キミノオト
「海音ちゃんを助けてって、どういうこと?」
綾ちゃんの問いかけに、優麻さんは海音ちゃんの作り笑いの理由を簡単に話してくれた。
元カレの洗脳か…。
「本当は、私から話していいことではないのはわかってます。でも、久しぶりに海音の心からの笑顔をみて、陽貴さんになら海音を救えるんじゃないかって思ったんです」
「友達思いだね」
情に厚い誠が、感動したようにそう言っているが…
「俺にそんなことできるかな」
「あなたの曲が、海音の心を動かしたんです。
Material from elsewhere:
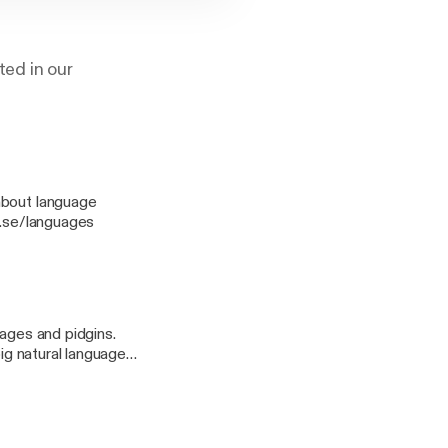
ted in our
u.se/languages
uages and pidgins.
ages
あなたとの会話で、海音が笑ったんです。ほかに適任なんかいません」
「え、もしかしてばれてる!?」
「誠はちょっとおだまり」
綾ちゃんも正体がばれていることには気づいていたらしい。
誠だけが気づいていなかったようで、綾ちゃんに口をふさがれている。
「お願いします。異性とのかかわりは最小限にした方がいいことは理解しています。それでも、海音を救ってあげたいんです」
そういって、優麻さんはスマホを取り出すと、あるSNSのアカウントを表示させた。
「これ、海音のアカウントです。立場的にフォローはできないと思いますけど…」
半ば強引に、アカウントを教えられ戸惑う。